Eloi sospirò. –Non sono semplici guerrieri, bensì dei sicari infallibili. Li ho ingaggiati per uccidere LeNoir, in modo da lasciare senza guida il suo esercito.- spiegò il capitano in tono solenne.
Arielle sembrava attirata dal discorso tanto quanto gli uomini. A quel punto gli uomini tirarono giù il cappuccio, rivelando i loro volti. Quel movimento brusco fu motivo di preoccupazione per molti cavalieri. Francois non riuscì a mantenere il sangue freddo e scoccò. La freccia colpì la gamba di uno degli uomini, quello armato di coltello. Il dardo lo aveva colpito solo di striscio, ma la ferita era abbastanza profonda e colava sangue in abbondanza.
Il lupo, di sicuro non era un cane per via delle sue dimensioni, ringhiò mettendo in mostra una fila innaturale di denti d’avorio bianchissimi e temibili, che gli coprivano quasi tutte le labbra come solo un essere diabolico era capace di fare. Un coltello volò dalle mani dello straniero armato di spada e tagliò di netto l’arco di Francois, che cadde all’indietro terrorizzato. Arielle in persona si precipitò ad aiutare il ferito, nonostante il disappunto del padre e dei cavalieri.
Ma la giovane sentiva che c’era qualcosa di particolare in quei misteriosi combattenti. I cappucci si erano spostati completamente e finalmente, avvicinandosi, la giovane nobile poté vedere i volti degli stranieri.
Il ragazzo, solo ragazzo poiché Arielle non si sentiva di definirlo un uomo in quel momento, che aveva lanciato il coltello era ancora più massiccio di quanto da lontano si poteva vedere. Portava lunghissimi capelli biondo come la resina che gli scendevano fino alla vita, non dimostrava più di trent’anni ed aveva gli occhi azzurri più profondi, magnetici e glaciali che la giovane donna avesse mai visto.
L’individuo con l’arco di corno era l’antitesi dello spadaccino: capelli neri come il carbone, secondi solo agli occhi per il timore che incutevano, ed aveva il viso duro e dai lineamenti decisi, in netto contrasto con il viso soave del primo. Nonostante i lineamenti duri il suo volto risultava gradevole, ma aveva un aspetto combattivo e scaltro. I due erano accomunati solo dall’età. Infatti, anche l’arciere era molto più giovane dei cavalieri al servizio del Barone.
Lo sguardo di Arielle cadde sul ferito e la ragazza perse ogni parola: l’ultimo membro del clan di guerrieri era una ragazzina di appena dodici anni, con i lunghi capelli rossi sottili e lisci come la seta più pregiata. Aveva gli occhi azzurri come lo spadaccino, e la dama non poté fare a meno di notare il fascino misterioso che li legava.
Tornò ad occuparsi della ferita: estrasse un fazzoletto dal vestito e lo strinse sul taglio, per fermare l’emorragia.
Quel gesto suscitò scalpore anche tra i soldati del barone, troppo timorosi di avvicinarsi. I due guerrieri ancora in piedi erano furenti. Il giovane spadaccino mise una mano sotto al mantello e ne tirò fuori una balestra di piccole dimensioni. Puntò l’arma verso i soldati. L’altro incoccò una freccia e prese a sua volta la mira. I cavalieri fremettero e si buttarono di nuovo contro a chi aveva osato sfidare il loro sovrano così sfacciatamente.

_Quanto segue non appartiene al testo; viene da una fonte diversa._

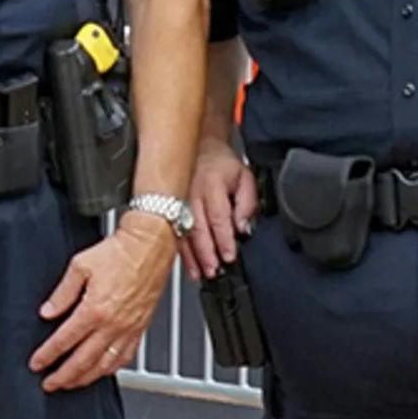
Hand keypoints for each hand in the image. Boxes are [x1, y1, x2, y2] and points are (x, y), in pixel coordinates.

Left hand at [31, 214, 174, 391]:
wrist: (149, 247)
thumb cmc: (118, 253)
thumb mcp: (79, 266)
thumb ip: (61, 293)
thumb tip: (47, 312)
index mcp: (95, 309)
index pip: (64, 340)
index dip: (47, 355)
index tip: (37, 364)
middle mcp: (113, 324)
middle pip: (83, 360)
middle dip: (64, 376)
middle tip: (49, 384)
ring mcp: (129, 328)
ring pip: (105, 364)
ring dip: (86, 378)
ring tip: (71, 383)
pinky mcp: (141, 328)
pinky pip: (126, 356)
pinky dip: (111, 369)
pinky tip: (101, 372)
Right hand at [184, 139, 257, 280]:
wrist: (198, 146)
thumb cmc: (221, 163)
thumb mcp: (244, 177)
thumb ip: (247, 203)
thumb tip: (242, 227)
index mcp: (211, 186)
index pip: (218, 218)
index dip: (224, 239)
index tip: (229, 256)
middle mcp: (191, 194)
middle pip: (198, 228)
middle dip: (206, 253)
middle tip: (213, 271)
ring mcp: (177, 201)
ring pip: (183, 232)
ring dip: (191, 255)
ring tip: (199, 273)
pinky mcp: (170, 206)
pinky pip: (174, 230)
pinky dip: (180, 249)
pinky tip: (186, 263)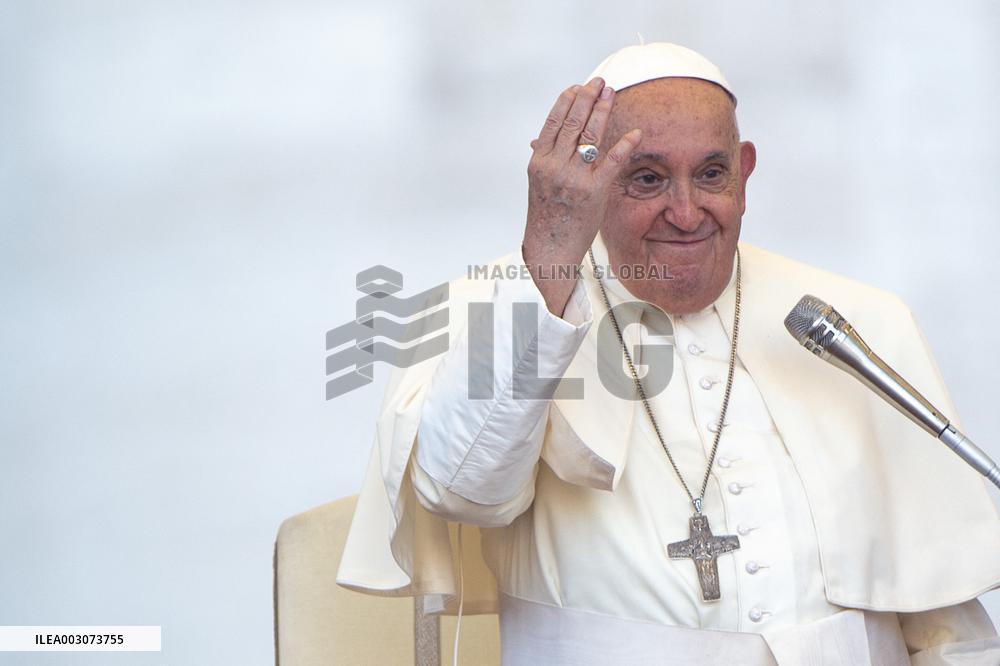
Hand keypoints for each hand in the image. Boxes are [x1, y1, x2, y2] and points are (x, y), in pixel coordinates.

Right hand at [521, 77, 641, 316]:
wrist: (549, 248)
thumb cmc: (548, 214)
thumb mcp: (540, 182)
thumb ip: (546, 157)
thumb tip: (543, 136)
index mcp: (539, 162)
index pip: (553, 122)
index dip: (566, 102)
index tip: (577, 87)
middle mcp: (555, 166)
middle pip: (572, 123)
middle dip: (587, 98)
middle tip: (599, 82)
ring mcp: (574, 178)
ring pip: (590, 136)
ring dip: (602, 111)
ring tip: (611, 94)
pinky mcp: (594, 192)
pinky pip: (611, 162)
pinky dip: (624, 145)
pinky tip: (635, 132)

Si fermarono di colpo vedendo il loro capitano Eloi ed il nobile Henry che si erano schierati a lame tese dalla parte dei nemici.
La confusione regnava sovrana, mentre il giovane Henry tremava, forse per l’adrenalina, forse per la vista di quel bellissimo lupo con i denti così spaventosamente numerosi e terrificanti. Fu il barone ad intervenire.

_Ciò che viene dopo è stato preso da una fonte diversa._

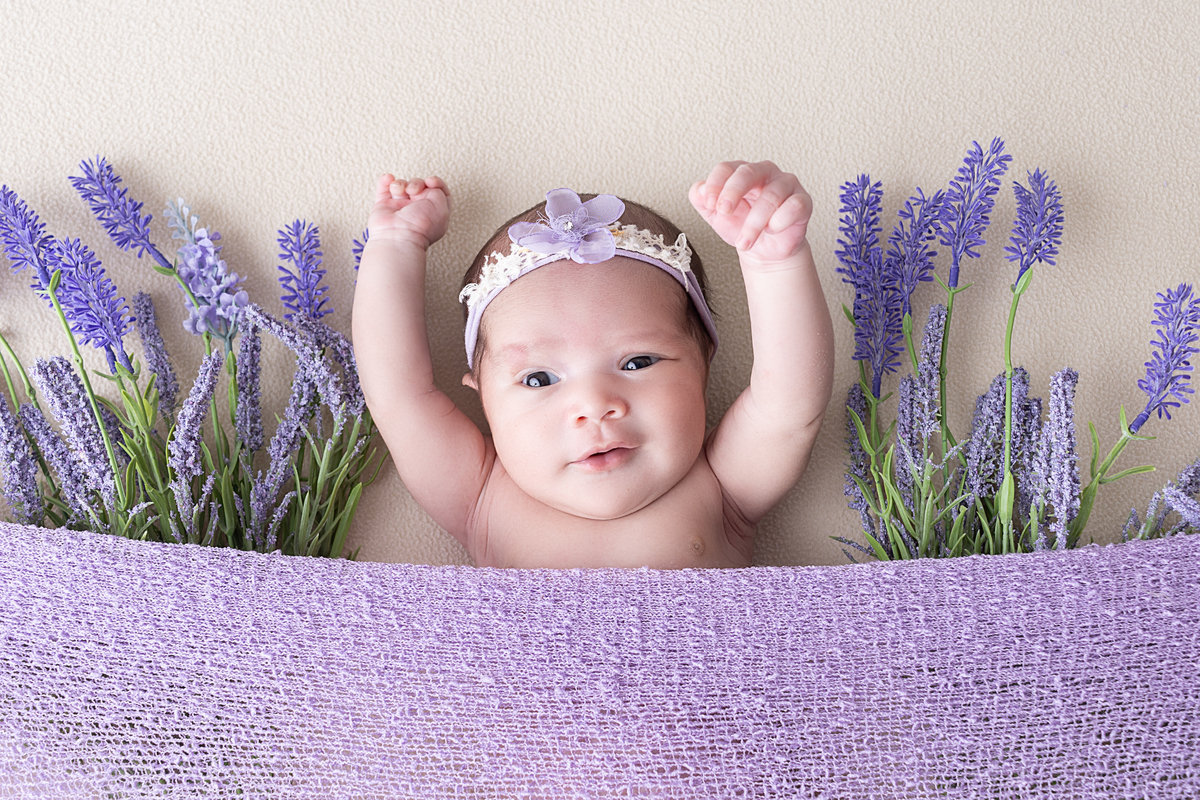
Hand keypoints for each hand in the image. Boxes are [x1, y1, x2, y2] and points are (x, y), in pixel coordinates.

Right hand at [368, 174, 450, 249]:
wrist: (398, 237)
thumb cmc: (421, 226)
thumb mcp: (441, 205)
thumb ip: (438, 190)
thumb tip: (425, 186)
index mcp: (434, 213)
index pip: (438, 192)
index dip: (436, 182)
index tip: (430, 181)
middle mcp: (417, 210)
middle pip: (419, 186)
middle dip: (416, 183)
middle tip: (413, 191)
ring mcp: (400, 207)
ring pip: (402, 185)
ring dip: (402, 183)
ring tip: (400, 191)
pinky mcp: (384, 206)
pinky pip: (384, 188)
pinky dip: (385, 180)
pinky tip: (388, 179)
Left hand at [689, 161, 811, 266]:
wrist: (764, 250)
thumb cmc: (742, 226)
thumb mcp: (716, 215)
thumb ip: (702, 200)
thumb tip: (699, 189)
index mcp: (742, 172)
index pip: (726, 168)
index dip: (715, 184)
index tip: (709, 204)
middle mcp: (765, 173)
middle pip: (748, 172)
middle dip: (733, 192)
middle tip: (724, 212)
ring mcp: (786, 185)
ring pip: (771, 196)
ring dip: (753, 223)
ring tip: (744, 242)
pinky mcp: (803, 201)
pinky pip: (793, 206)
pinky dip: (779, 222)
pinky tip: (771, 231)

–Soccorrete subito la bambina, e scortate in una stanza i nostri viandanti. Portategli qualcosa da mangiare. Parleremo dopo di ogni questione. Ora non desidero altro che finire quella che potrebbe essere la mia ultima cena.- disse stancamente.
Oramai non aveva più né la voglia né le forze per affrontare a mente lucida una tale scelta, ed ormai non temeva neanche più il morso del mostro a quattro zampe.
I due guerrieri stranieri vennero accompagnati de Henry, Eloi ed Arielle in persona.
Al giovane capitano sembrò di sentire una frase dall’uomo con l’arco di corno, ma era a bassa voce e non riuscì a distinguere altro che le parole “guerra” e “Anja”. Il resto fu un mistero.
L’ultima cosa che vedette furono i medici che si chinavano sulla bambina e le porte di legno massiccio che si richiudevano.